In what charitably could be described as a better-late-than-never approach, President Bush has given federal civilian agencies 45 days to enact new security measures to protect the personal information of millions of Americans that many agencies possess.
The president's declaration came about a week before the FBI's announcement Thursday that it had recovered the stolen Veterans Affairs Department laptop and hard drive that contained the personal data of millions of retired and active-duty military personnel. Tests showed the data had not been accessed.
Bush's new security guidelines, which he issued June 23, came during a month in which data thefts or security breaches at five federal agencies placed Social Security numbers at risk of being revealed or stolen, the Washington Post reported.

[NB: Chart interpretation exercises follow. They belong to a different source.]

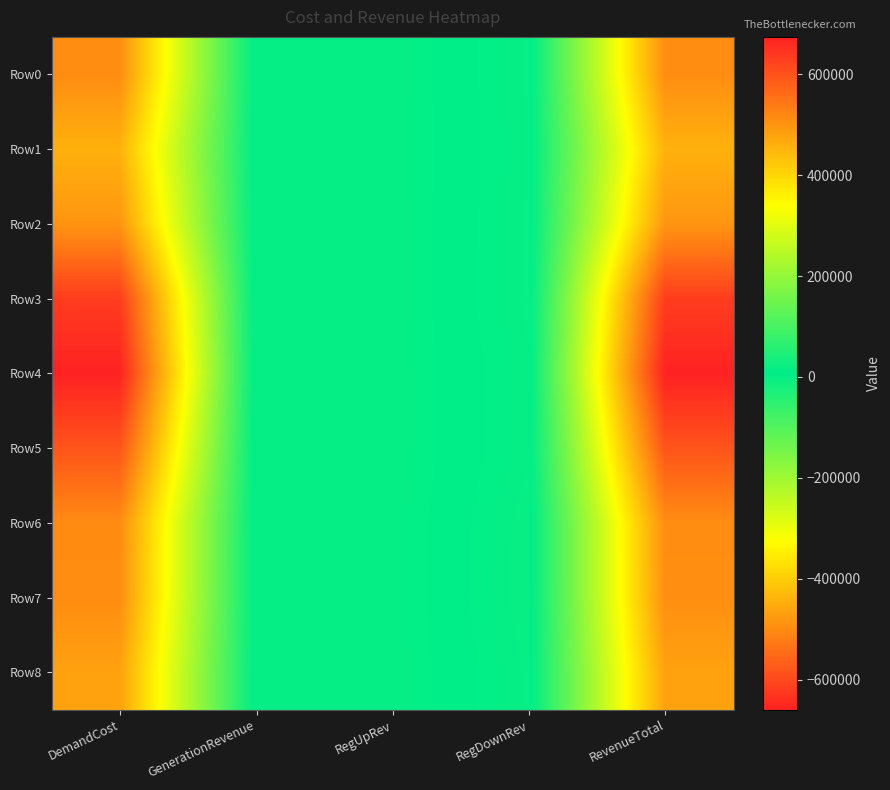

Which category has the highest value across all series?

DemandCost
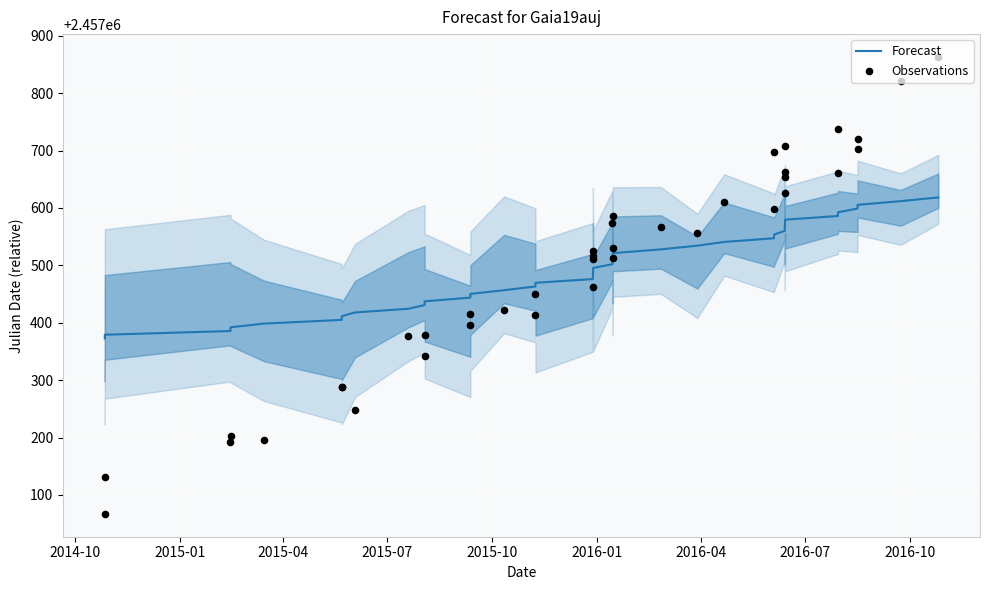

Which series contains the highest Y value?

Observations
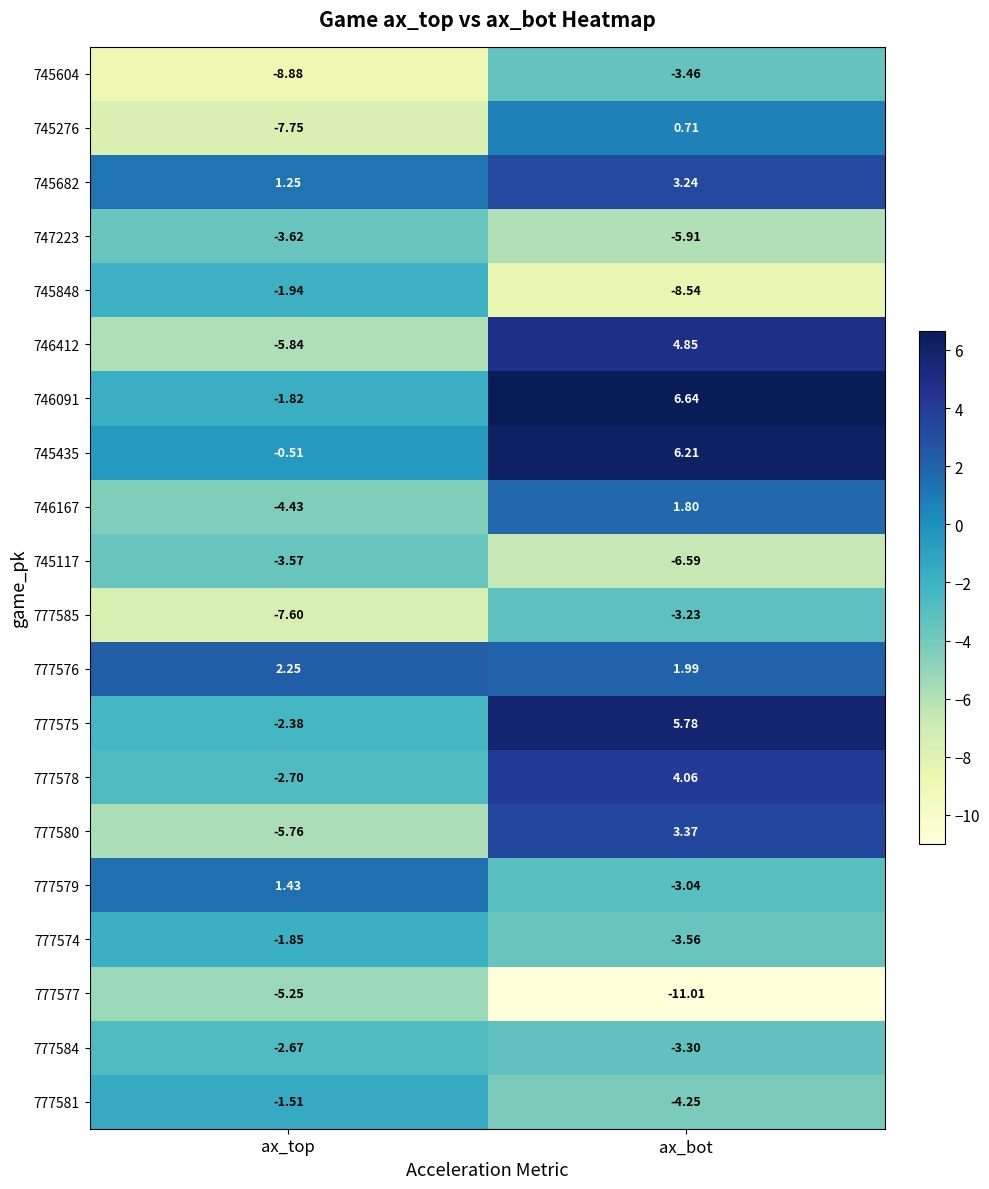

At which label is 777574 closest to -2?

ax_top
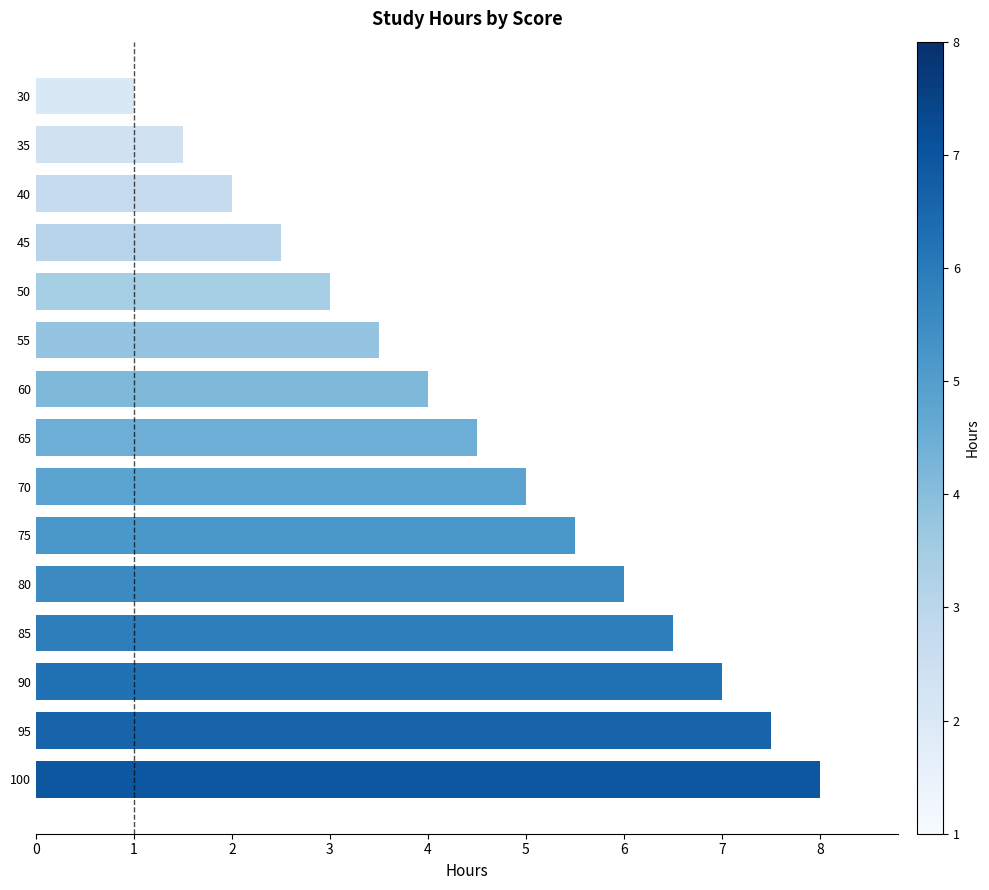

Count the number of data series in this chart.

1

Furthermore, a story last week by the Post showed that a person with advanced computer skills could hack into the electronic voting systems most commonly used in local and state elections.
When is government going to catch up? Policy change typically occurs in what could be described as geologic time. And taxpayer-supported agencies at all levels of government often struggle with obtaining even the most marginally up-to-date technology.
The problem is that cyber-thieves do have access to advanced technology. And when government agencies fail to enact security measures fast enough or try to save money by not acquiring the staff or the software upgrades necessary to keep data safe, security breaches are bound to happen.
Bush's guidelines call for encrypting all data on laptop or handheld computers and requiring employees to use a password and a keycard to access databases from remote locations. Such connections must be automatically terminated after 30 minutes. Agencies would have to log what sensitive information has been downloaded and prove that those records are deleted within 90 days, unless the information is needed longer.
Enacting such policies in 45 days may be lightning speed for government. But such urgency is necessary daily, not just in the wake of a theft. Computer crooks work all day long with the best equipment available, looking for ways to sneak into government systems. If government wants to operate in the computer age, it must work at computer speed.